Data excerpts
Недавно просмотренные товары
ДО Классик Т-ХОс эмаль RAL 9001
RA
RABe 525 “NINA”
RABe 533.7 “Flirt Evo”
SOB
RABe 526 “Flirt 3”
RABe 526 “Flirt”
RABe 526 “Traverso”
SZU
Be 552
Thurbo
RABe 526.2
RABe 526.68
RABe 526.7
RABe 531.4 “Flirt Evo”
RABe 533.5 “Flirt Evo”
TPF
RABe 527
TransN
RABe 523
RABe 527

Activity
The lines in the entries above that carry the word "Flirt" must be copied.

Response area
RABe 533.7 “Flirt Evo”
RABe 526 “Flirt 3”
RABe 526 “Flirt”
RABe 531.4 “Flirt Evo”
RABe 533.5 “Flirt Evo”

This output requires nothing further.